* _WORK TASK_: Pull out every line from the listing that has the word "root".
*** EXERCISE DATA ***
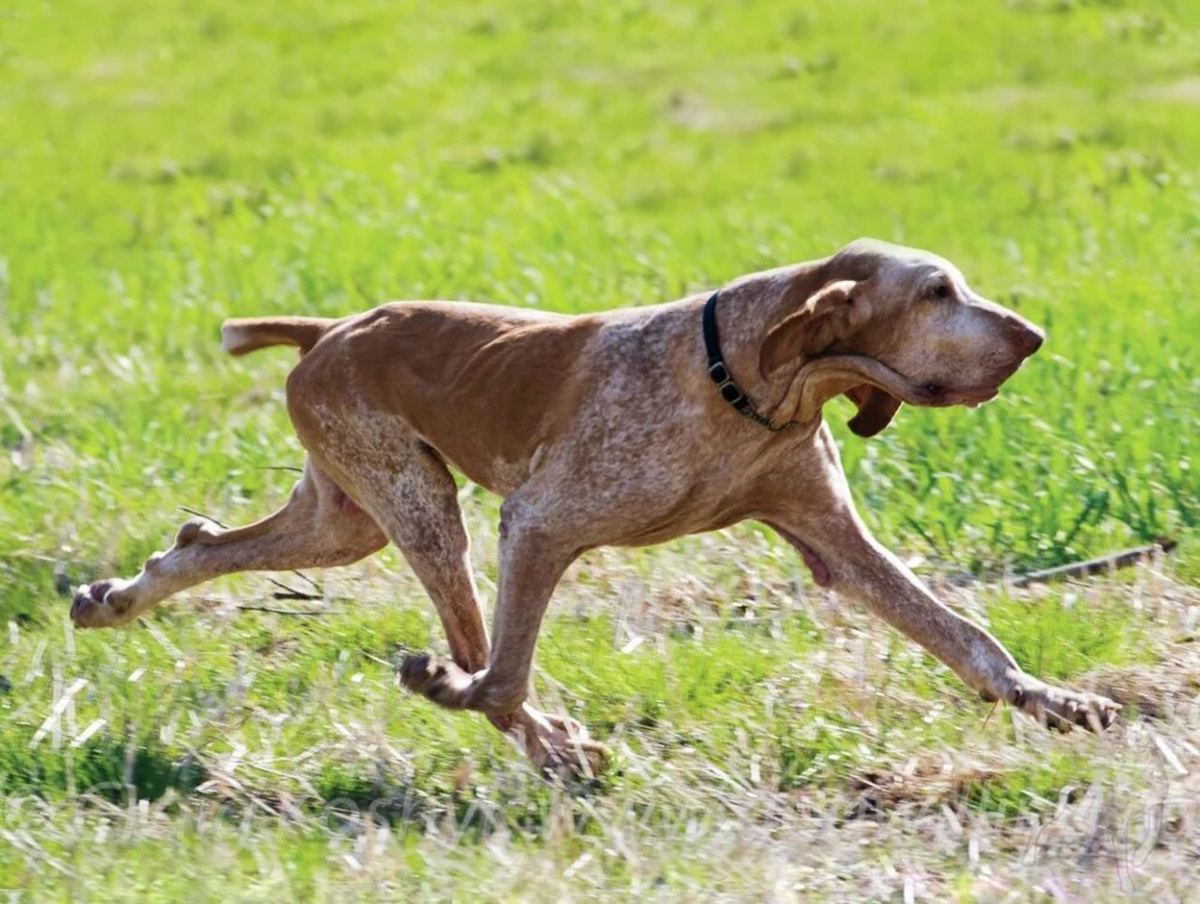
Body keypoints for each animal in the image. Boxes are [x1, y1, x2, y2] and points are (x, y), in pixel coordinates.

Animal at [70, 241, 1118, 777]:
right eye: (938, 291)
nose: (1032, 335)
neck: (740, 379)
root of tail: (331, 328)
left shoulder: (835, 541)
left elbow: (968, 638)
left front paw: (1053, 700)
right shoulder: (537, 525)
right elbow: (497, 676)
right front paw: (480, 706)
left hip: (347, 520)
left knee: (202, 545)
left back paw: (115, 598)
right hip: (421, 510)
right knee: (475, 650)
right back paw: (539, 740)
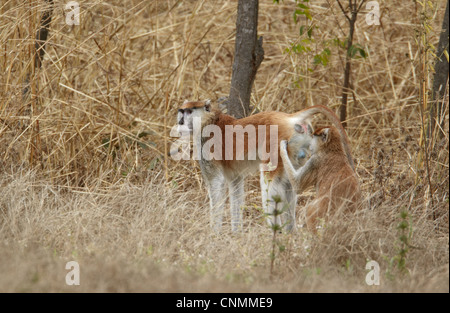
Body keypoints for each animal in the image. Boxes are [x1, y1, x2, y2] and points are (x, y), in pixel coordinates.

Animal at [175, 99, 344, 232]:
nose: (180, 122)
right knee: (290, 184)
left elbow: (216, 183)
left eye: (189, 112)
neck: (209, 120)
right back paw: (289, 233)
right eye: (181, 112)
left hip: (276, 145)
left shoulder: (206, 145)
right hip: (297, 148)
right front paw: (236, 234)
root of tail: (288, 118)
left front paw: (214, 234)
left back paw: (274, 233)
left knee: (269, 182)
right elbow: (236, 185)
*** End of EXERCISE DATA ***
*** EXERCISE DATA ***
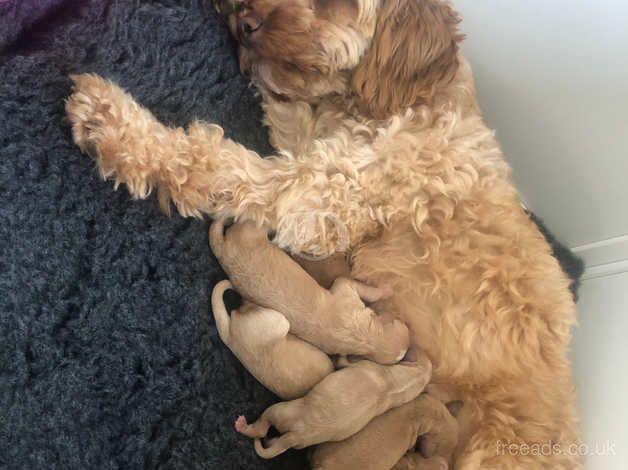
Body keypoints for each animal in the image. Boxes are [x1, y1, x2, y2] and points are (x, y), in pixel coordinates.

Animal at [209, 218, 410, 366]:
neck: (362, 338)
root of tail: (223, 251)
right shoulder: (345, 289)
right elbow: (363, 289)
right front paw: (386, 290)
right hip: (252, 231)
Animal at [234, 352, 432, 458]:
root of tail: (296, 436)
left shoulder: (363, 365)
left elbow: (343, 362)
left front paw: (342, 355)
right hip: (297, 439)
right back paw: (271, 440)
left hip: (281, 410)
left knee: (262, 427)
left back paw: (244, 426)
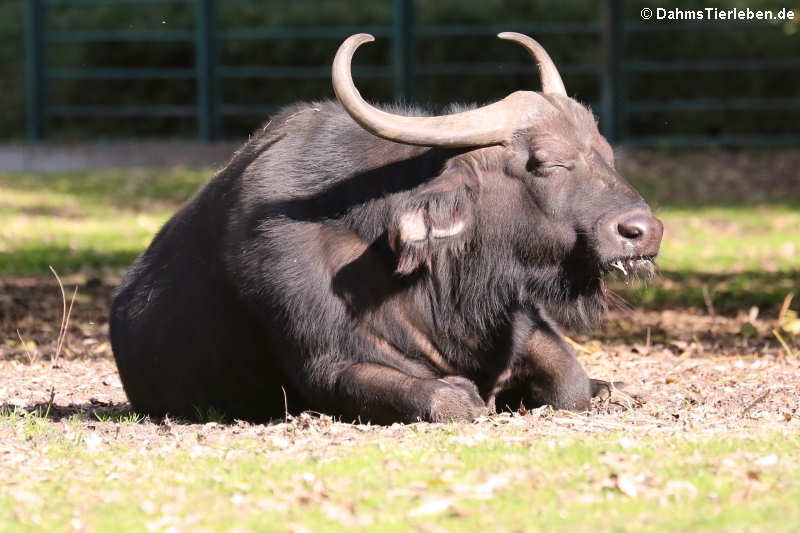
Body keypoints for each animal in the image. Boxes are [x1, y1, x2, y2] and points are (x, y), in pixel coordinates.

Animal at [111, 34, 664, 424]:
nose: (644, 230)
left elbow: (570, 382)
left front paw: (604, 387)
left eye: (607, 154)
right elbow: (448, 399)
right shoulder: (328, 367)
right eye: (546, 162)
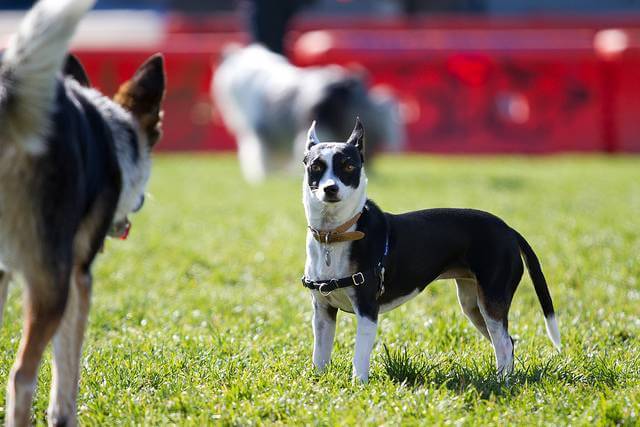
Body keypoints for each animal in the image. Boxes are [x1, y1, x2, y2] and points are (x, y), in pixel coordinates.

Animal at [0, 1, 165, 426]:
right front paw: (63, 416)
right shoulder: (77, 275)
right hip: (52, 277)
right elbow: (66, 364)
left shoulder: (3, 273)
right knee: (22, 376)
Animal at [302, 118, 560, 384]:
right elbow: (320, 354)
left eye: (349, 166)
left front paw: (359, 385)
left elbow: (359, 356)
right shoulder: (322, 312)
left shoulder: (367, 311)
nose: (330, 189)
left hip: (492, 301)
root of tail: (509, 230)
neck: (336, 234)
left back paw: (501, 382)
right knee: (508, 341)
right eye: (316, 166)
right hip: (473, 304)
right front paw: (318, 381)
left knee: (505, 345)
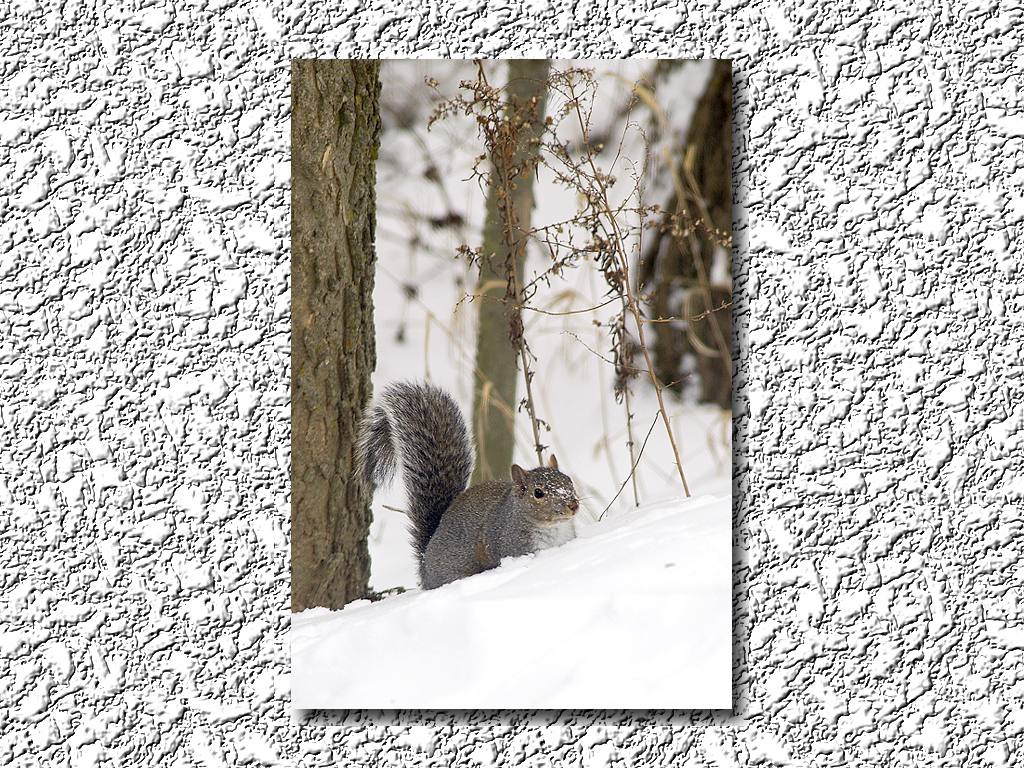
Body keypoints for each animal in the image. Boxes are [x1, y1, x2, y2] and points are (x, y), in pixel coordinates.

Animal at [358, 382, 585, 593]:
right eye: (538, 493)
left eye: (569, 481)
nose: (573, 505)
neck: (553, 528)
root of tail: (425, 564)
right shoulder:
*** End of EXERCISE DATA ***
*** EXERCISE DATA ***
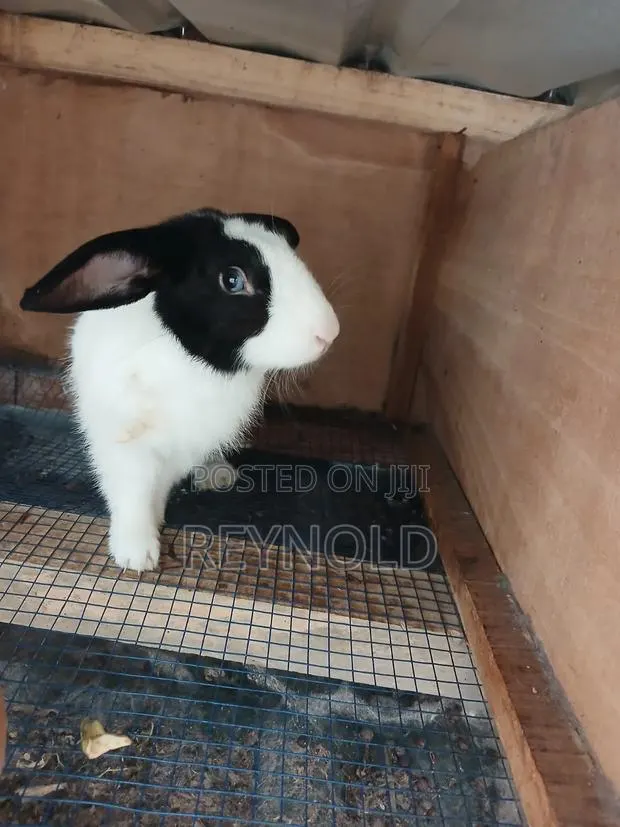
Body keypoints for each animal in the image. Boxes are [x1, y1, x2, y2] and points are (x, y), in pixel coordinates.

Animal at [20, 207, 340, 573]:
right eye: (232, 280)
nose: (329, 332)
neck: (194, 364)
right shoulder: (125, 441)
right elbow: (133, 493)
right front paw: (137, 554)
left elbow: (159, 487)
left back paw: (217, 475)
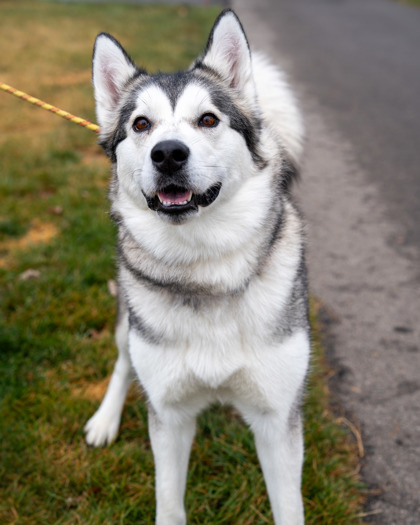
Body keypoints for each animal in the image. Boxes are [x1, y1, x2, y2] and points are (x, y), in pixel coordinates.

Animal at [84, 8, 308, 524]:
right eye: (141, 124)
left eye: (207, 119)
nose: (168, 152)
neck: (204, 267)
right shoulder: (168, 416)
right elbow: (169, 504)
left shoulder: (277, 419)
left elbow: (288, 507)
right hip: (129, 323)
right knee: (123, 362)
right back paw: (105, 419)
*** End of EXERCISE DATA ***
* _RESULT BELOW_:
root of tail: (331, 328)
root of tail: (288, 118)
root of tail: (223, 251)
root of tail: (296, 436)
root of tail: (509, 230)
root of tail: (425, 564)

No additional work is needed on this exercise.